# [Excerpt]

[4] As for the father, clear and convincing evidence supports the determination that, despite the agency’s diligent efforts, he permanently neglected the child by failing to consistently maintain contact with or plan for the future of the child for a period of one year after the child entered foster care (see Social Services Law § 384-b[7][a]). The agency showed it made diligent efforts to encourage and strengthen the parental relationship by, among other things, developing a plan for appropriate services and referring the father for a parenting skills class, dyadic therapy to improve and strengthen his relationship with the child, scheduling regular visitation, providing him with MetroCards to visit the child, assisting him in obtaining housing, and regularly meeting with him (see Social Services Law § 384-b[7][a], [c], [f]; Matter of Antonio James L. [Eric David L.], 156 A.D.3d 554, 554, 67 N.Y.S.3d 615 [1st Dept. 2017]; Matter of Felicia Malon Rogue J. [Lena J.], 146 A.D.3d 725, 726, 46 N.Y.S.3d 66 [1st Dept. 2017]; Matter of Yasmine F. [Junior F.], 145 A.D.3d 455, 455, 43 N.Y.S.3d 31 [1st Dept. 2016], lv denied 29 N.Y.3d 973, 52 N.Y.S.3d 282, 74 N.E.3d 666 [2017]).
[5] The agency adequately addressed the language barrier by using Mandarin interpreters to communicate with him and referring him for dyadic therapy and a parenting skills class that were provided in Mandarin, which he understood (see Matter of Chelsea C. [Bethania C.], 84 A.D.3d 504, 923 N.Y.S.2d 71 [1st Dept. 2011], lv denied 17 N.Y.3d 705, 2011 WL 2566521 [2011]). Although the agency placed the child in foster homes that spoke Spanish and English, it showed that there was no foster home available in which Mandarin or Foochow were spoken that also could handle the child’s extensive special needs. The agency urged the father to attend classes to learn English, but he refused to do so.

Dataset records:
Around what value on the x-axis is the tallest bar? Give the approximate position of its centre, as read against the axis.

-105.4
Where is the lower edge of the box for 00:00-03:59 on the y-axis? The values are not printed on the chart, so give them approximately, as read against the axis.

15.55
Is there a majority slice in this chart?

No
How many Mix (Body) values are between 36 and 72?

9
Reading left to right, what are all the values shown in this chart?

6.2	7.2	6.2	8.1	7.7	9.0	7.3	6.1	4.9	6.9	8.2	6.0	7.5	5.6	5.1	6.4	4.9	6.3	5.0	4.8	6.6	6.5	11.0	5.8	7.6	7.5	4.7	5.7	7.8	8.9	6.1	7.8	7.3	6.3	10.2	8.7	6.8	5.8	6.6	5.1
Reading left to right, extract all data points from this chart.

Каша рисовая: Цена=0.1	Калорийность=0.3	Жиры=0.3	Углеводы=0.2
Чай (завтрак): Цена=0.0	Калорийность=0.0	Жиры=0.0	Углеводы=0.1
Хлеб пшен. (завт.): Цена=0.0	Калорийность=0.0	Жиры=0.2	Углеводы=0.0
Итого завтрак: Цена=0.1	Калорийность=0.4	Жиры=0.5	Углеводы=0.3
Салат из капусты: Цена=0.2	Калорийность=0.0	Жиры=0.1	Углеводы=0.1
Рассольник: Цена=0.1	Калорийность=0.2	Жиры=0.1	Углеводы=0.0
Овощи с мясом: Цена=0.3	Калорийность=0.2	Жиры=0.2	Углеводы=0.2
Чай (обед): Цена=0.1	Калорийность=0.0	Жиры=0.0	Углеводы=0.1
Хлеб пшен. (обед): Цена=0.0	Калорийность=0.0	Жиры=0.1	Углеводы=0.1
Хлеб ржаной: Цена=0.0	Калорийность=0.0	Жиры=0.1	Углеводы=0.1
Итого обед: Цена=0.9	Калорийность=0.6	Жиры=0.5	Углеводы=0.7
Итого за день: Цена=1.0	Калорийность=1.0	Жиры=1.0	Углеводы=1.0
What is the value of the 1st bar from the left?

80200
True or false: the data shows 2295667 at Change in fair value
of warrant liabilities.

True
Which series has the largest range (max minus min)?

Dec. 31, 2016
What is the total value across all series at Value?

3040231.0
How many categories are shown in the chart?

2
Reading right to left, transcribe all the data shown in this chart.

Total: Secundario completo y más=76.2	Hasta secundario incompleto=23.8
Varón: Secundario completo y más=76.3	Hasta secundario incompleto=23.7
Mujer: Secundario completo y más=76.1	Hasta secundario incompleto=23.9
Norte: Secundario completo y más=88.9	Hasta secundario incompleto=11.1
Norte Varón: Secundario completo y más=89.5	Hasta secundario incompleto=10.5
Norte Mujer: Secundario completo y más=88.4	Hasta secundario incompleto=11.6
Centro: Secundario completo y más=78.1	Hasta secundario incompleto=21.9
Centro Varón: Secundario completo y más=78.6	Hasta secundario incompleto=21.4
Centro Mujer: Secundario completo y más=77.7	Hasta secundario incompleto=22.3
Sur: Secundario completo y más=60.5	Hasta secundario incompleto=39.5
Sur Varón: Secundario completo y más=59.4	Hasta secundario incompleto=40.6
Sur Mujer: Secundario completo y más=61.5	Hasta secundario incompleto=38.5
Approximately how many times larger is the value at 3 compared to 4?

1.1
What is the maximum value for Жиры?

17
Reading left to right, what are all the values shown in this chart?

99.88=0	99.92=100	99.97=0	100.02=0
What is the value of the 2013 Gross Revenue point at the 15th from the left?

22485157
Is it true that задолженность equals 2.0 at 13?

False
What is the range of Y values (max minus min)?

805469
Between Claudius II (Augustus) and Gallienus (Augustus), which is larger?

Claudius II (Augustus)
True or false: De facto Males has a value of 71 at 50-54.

# [What you need to do]
Please continue the court excerpt about the father's permanent neglect of the child, starting after its final sentence.

# [Your response]
[6] Despite the agency’s diligent efforts, the father failed to plan for the child’s future during the relevant time period, as he visited the child only about once a month before the petition was filed (see Social Services Law § 384-b[7][a], [f]; Matter of Alexander R.H. [Renzo N.H.], 201 A.D.3d 465, 466, 160 N.Y.S.3d 239 [1st Dept. 2022], lv denied 38 N.Y.3d 903, 2022 WL 1181283 [2022]). To the extent the father received dyadic therapy and completed a parenting class, there is no evidence that he gained insight into his parental decisions or the mother's inability to be a caregiver for the child (see Matter of Julianna Victoria S. [Benny William W.], 89 A.D.3d 490, 491, 934 N.Y.S.2d 91 [1st Dept. 2011], lv denied 18 N.Y.3d 805, 2012 WL 400041 [2012]).
[7] A preponderance of the evidence demonstrates that it was in the child’s best interests to be freed for adoption (see Matter of Leroy Simpson M. [Joanne M.] 122 A.D.3d 480, 481, 996 N.Y.S.2d 271 [1st Dept. 2014]). Contrary to the father's contention, a suspended judgment was not warranted here, because the child was living in a loving foster home, where his extensive special needs were being met, and his foster mother wanted to adopt him (see Matter of Angelica D. [Deborah D.], 157 A.D.3d 587, 588, 69 N.Y.S.3d 312 [1st Dept. 2018]; Matter of Fernando Alexander B. [Simone Anita W.], 85 A.D.3d 658, 659, 925 N.Y.S.2d 823 [1st Dept. 2011]). Furthermore, the father failed to demonstrate that he could ensure that the child's special needs would be met if his son were in his care.